Researchers completing one of the largest impact studies on the potential environmental impacts of deep-sea mining found a bit more than they bargained for on the ocean floor: 4,350 animals, each at least larger than 0.3 millimeters. From these, they ultimately identified 788 separate species of unique crustaceans, mollusks, marine bristle worms, and other creatures living in this sought after mining zone.
While the team found that harvesting rare earth metals from over 13,000 feet below the ocean’s surface may not be quite as destructive as initially theorized, the disruptions are still cause for serious concerns. The team’s findings are published today in the journal Nature Ecology and Evolution.
Despite being one of the most inhospitable environments for humans on the planet, there is a rapidly growing commercial interest in the deepest parts of the ocean. Unfortunately, this fascination is frequently less about conservation and more about profits. That’s because some of the planet’s largest deposits of rare earth metals are located on the seafloor, which makes them an increasingly attractive target for companies.

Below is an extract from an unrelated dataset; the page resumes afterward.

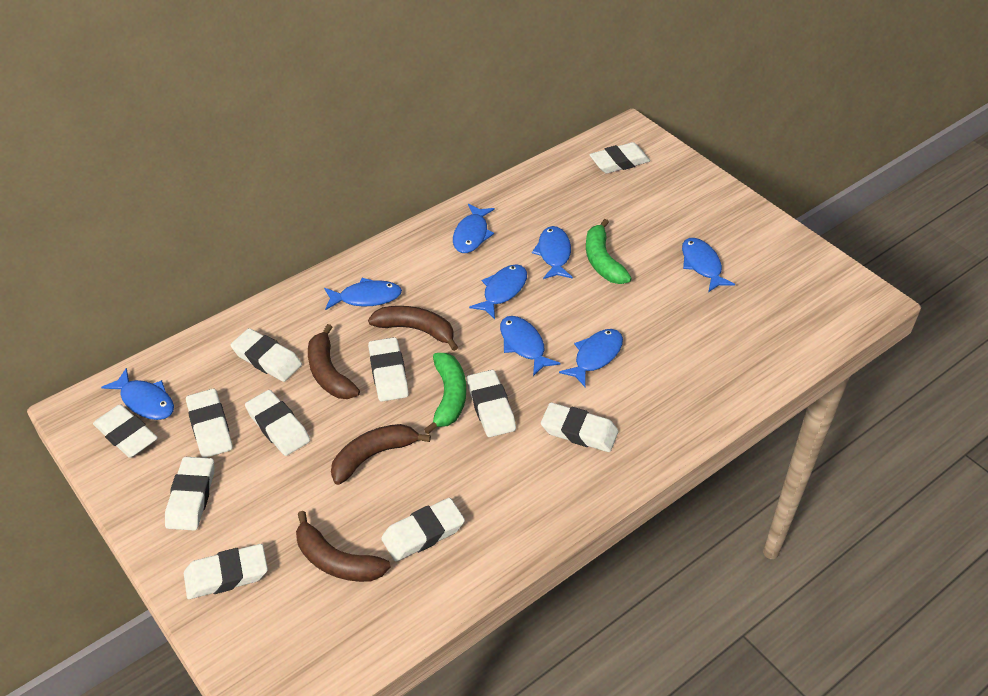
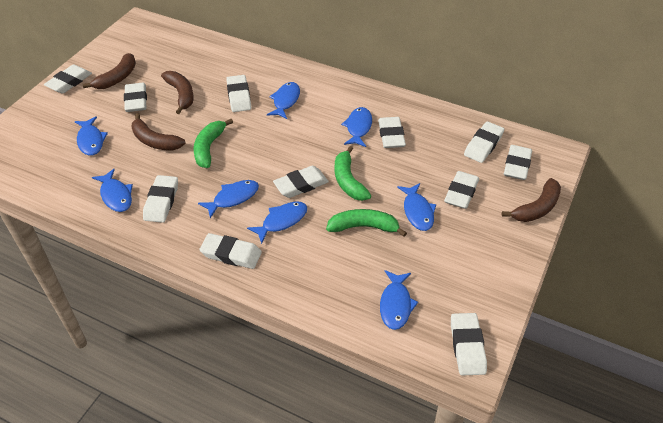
green banana: [424,353,466,434] [586,219,632,284] = 2 -> [194,119,233,168] [326,209,407,237] [335,146,371,201] = 3

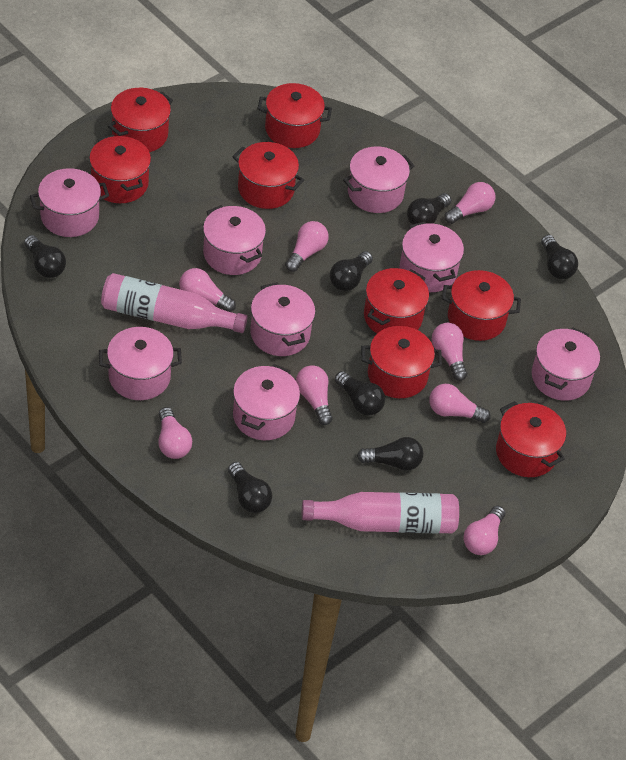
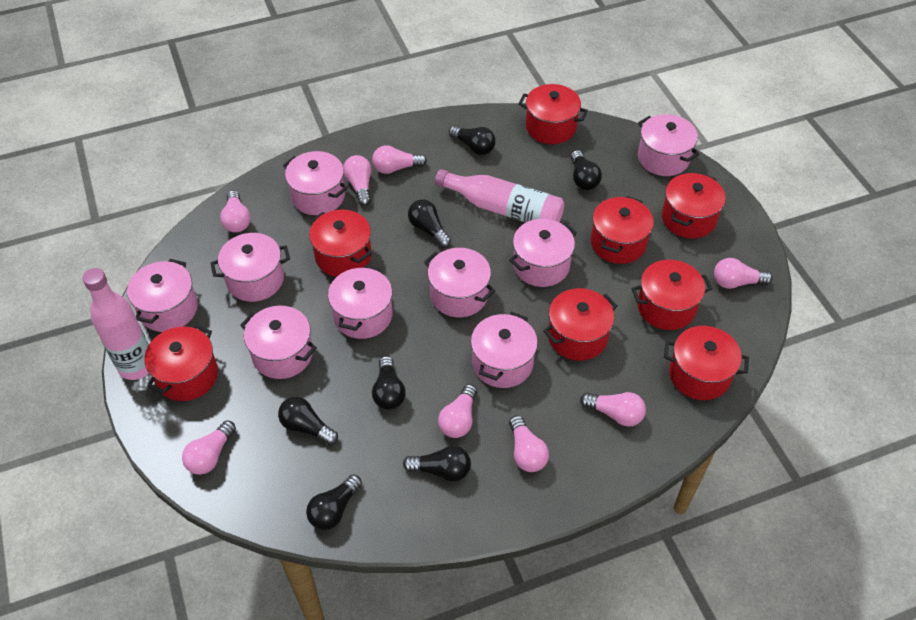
pink pot: [30,168,109,237] [99,327,182,400] [203,205,266,275] [233,364,300,440] [250,282,315,356] [343,146,414,213] [399,222,464,292] [532,327,600,401] = 8 -> [127,259,198,332] [211,233,290,302] [240,306,317,379] [283,151,348,215] [328,265,392,339] [424,248,495,317] [471,312,538,388] [509,219,577,287] [638,114,699,176] = 9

One of the most attractive targets for deep sea mining advocates is the Clarion-Clipperton Zone (CCZ), a continent-sized abyssal plain located at a depth of around 2.5 miles between Hawaii and Mexico. In addition to being rich in minerals, the CCZ is also one of the world’s least understood habitats. In 2022, marine biologists announced the discovery of over 5,000 new species catalogued during a research excursion to the area.
With so much biodiversity left to explore, conservationists have repeatedly voiced worries about the environmental impacts of deep sea mining on regions like the CCZ. However, there is barely any research into the topic.
“Critical metals are needed for our green transition and they are in short supply,” Thomas Dahlgren, a marine biologist at Sweden’s University of Gothenburg and study coauthor, said in a statement. “Several of these metals are found in large quantities on the deep-sea floor, but until now, no one has shown how they can be extracted or what environmental impact this would have.”
To learn more about the possible effects, Dahlgren and his teammates surveyed a nearly 50-mile stretch of the CCZ two years before it was slated to receive a test run from a deep sea mineral mining vehicle. They then returned two months after the collector for a total of 160 days of fieldwork, having spotted the over 4,000 organisms living there, including those 788 separate species of mollusks, crustaceans, marine bristle worms, and more.
“I have been working in the Clarion-Clipperton Zone for over 13 years, and this is by far the largest study that has been conducted,” Dahlgren explained. “Since most species have not been described previously, molecular (DNA) data was crucial in facilitating studies of biodiversity and ecology on the seabed.”
The mining test’s effects were stark: within the machine’s tracks, the team calculated a 37 percent decrease in total animal population along with 32 percent decrease in diversity.
“Deep-sea mining within the CCZ is at a critical juncture, as the industry looks to move beyond the exploration phase and into commercial exploitation,” the study’s authors wrote. “Consequently, there is a clear need for direct assessment of the impacts of mining on faunal abundance and biodiversity at the seafloor.”
With this first major project completed, marine biologists hope it can serve as a baseline for future analysis of deep sea mining impacts. Moving forward they hope to also investigate the 30 percent of the CCZ currently protected by environmental regulations.
“At present, we have virtually no idea what lives there,” added Natural History Museum of London researcher and study coauthor Adrian Glover.